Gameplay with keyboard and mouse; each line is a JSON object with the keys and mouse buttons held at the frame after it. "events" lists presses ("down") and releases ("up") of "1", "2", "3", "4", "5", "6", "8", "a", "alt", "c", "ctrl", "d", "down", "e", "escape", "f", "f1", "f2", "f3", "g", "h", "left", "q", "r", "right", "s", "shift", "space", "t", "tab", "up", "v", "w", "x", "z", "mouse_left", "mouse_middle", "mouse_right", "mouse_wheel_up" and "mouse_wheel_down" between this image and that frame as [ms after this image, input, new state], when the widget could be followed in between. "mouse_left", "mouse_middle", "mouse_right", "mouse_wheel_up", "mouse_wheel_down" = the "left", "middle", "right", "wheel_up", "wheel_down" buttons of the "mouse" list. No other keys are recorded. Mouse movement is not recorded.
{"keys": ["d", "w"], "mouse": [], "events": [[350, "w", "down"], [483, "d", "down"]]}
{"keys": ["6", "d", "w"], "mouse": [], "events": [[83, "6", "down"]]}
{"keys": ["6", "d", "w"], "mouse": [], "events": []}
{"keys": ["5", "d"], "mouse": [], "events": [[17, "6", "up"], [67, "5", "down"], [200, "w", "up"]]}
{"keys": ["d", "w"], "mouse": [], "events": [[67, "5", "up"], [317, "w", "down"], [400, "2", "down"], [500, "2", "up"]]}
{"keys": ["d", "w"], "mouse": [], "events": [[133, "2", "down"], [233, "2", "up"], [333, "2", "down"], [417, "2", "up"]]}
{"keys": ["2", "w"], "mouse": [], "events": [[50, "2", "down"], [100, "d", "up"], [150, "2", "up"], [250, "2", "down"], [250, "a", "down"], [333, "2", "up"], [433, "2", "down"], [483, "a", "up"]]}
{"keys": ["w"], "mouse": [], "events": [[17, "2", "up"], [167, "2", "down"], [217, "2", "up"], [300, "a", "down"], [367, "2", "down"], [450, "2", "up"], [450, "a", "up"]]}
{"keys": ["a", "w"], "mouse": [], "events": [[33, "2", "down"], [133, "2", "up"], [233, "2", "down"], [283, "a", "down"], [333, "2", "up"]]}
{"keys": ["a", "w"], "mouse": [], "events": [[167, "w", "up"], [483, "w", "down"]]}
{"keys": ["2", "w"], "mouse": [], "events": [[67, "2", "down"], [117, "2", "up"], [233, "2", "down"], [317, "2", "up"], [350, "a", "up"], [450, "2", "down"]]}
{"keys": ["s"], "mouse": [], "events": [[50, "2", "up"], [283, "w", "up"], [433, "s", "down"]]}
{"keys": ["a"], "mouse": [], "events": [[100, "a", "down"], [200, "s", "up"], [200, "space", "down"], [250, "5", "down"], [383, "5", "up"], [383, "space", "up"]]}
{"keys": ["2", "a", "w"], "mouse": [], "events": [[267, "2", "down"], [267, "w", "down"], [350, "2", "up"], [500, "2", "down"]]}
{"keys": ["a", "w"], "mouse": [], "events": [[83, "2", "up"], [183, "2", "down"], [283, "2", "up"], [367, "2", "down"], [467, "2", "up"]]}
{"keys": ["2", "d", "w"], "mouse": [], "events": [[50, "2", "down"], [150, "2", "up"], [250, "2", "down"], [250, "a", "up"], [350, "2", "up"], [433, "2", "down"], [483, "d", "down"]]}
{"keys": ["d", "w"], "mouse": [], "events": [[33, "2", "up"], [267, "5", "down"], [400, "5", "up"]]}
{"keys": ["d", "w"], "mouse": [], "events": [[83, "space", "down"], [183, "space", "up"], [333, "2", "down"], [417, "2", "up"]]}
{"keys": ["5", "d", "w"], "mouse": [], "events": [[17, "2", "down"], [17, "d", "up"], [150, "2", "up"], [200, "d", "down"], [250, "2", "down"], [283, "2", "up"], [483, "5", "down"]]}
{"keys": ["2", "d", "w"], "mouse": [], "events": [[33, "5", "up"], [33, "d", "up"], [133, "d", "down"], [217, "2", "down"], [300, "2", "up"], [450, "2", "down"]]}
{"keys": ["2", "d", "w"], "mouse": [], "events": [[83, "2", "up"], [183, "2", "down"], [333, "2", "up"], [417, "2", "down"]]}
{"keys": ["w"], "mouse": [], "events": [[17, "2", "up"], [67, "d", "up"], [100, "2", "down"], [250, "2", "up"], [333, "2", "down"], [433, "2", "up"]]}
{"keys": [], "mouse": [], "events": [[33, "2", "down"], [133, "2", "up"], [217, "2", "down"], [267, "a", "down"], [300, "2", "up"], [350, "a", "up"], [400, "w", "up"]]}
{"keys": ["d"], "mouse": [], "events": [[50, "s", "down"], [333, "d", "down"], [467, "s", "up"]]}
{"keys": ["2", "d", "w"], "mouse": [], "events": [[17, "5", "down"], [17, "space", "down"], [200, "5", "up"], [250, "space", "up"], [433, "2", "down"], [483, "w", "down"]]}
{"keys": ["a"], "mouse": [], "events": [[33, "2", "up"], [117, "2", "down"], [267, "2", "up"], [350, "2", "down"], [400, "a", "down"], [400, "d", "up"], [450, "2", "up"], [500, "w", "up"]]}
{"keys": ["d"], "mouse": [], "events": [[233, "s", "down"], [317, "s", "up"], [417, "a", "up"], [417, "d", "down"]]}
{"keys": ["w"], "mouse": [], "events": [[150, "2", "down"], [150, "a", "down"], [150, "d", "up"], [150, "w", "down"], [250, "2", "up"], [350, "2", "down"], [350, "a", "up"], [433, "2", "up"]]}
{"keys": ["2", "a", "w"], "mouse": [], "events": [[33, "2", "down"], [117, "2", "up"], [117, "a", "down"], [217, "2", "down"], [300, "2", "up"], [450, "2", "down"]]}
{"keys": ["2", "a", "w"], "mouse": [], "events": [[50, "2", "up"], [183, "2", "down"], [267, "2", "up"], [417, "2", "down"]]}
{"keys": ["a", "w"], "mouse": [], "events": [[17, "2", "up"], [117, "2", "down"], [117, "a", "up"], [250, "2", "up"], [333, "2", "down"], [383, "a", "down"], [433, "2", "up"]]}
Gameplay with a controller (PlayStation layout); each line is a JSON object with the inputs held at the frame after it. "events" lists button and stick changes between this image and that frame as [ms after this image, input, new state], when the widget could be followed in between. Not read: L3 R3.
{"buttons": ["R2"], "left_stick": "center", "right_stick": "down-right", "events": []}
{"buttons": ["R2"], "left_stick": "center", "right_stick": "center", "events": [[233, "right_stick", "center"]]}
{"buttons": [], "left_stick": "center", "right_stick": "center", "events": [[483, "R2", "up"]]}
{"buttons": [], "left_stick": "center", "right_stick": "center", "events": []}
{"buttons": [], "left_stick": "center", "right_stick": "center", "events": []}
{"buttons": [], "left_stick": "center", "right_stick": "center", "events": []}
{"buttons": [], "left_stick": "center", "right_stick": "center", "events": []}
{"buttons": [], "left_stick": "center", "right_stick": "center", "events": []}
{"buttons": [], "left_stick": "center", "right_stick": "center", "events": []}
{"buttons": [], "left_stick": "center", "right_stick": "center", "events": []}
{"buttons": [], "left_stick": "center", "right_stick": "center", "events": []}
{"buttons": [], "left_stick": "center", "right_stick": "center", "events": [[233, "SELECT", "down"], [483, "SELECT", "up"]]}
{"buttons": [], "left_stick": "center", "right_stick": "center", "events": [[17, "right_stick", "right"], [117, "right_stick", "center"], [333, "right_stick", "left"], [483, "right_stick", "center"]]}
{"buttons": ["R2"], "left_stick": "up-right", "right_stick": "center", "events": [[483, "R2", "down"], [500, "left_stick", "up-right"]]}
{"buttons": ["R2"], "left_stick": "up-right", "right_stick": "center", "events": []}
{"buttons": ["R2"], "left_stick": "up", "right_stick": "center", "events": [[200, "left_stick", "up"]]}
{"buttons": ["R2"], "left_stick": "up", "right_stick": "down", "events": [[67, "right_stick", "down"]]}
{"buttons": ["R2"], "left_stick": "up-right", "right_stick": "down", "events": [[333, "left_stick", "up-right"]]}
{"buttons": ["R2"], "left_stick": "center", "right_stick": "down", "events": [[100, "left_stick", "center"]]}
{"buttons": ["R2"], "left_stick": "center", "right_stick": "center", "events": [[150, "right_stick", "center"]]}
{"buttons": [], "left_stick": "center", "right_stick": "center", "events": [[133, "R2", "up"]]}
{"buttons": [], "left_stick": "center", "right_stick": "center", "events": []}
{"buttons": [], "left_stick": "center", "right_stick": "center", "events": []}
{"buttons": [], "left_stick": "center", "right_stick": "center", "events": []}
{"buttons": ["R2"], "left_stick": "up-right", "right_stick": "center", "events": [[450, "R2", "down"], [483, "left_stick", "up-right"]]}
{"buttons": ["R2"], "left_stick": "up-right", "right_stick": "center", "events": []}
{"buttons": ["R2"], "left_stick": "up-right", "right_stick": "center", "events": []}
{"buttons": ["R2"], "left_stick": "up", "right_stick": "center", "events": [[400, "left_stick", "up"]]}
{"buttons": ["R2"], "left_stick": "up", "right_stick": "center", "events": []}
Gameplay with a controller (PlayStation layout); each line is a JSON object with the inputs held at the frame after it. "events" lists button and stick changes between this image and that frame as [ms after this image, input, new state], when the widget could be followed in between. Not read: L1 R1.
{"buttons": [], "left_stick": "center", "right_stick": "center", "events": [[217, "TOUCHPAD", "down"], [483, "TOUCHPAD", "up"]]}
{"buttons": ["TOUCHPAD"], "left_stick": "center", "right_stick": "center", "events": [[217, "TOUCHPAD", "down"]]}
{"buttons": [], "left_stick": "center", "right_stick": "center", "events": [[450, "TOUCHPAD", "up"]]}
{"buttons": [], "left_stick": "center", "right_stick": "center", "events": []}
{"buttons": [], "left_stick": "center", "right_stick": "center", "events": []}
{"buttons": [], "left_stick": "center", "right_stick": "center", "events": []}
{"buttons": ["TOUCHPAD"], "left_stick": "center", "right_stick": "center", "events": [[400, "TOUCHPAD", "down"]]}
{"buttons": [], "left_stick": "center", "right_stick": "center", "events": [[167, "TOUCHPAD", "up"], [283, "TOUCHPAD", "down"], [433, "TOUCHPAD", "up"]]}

Work task: Where a line above holds the string "when", show that line.

Response below:
Gameplay with keyboard and mouse; each line is a JSON object with the keys and mouse buttons held at the frame after it. "events" lists presses ("down") and releases ("up") of "1", "2", "3", "4", "5", "6", "8", "a", "alt", "c", "ctrl", "d", "down", "e", "escape", "f", "f1", "f2", "f3", "g", "h", "left", "q", "r", "right", "s", "shift", "space", "t", "tab", "up", "v", "w", "x", "z", "mouse_left", "mouse_middle", "mouse_right", "mouse_wheel_up" and "mouse_wheel_down" between this image and that frame as [ms after this image, input, new state], when the widget could be followed in between. "mouse_left", "mouse_middle", "mouse_right", "mouse_wheel_up", "mouse_wheel_down" = the "left", "middle", "right", "wheel_up", "wheel_down" buttons of the "mouse" list. No other keys are recorded. Mouse movement is not recorded.
Gameplay with a controller (PlayStation layout); each line is a JSON object with the inputs held at the frame after it. "events" lists button and stick changes between this image and that frame as [ms after this image, input, new state], when the widget could be followed in between. Not read: L3 R3.
Gameplay with a controller (PlayStation layout); each line is a JSON object with the inputs held at the frame after it. "events" lists button and stick changes between this image and that frame as [ms after this image, input, new state], when the widget could be followed in between. Not read: L1 R1.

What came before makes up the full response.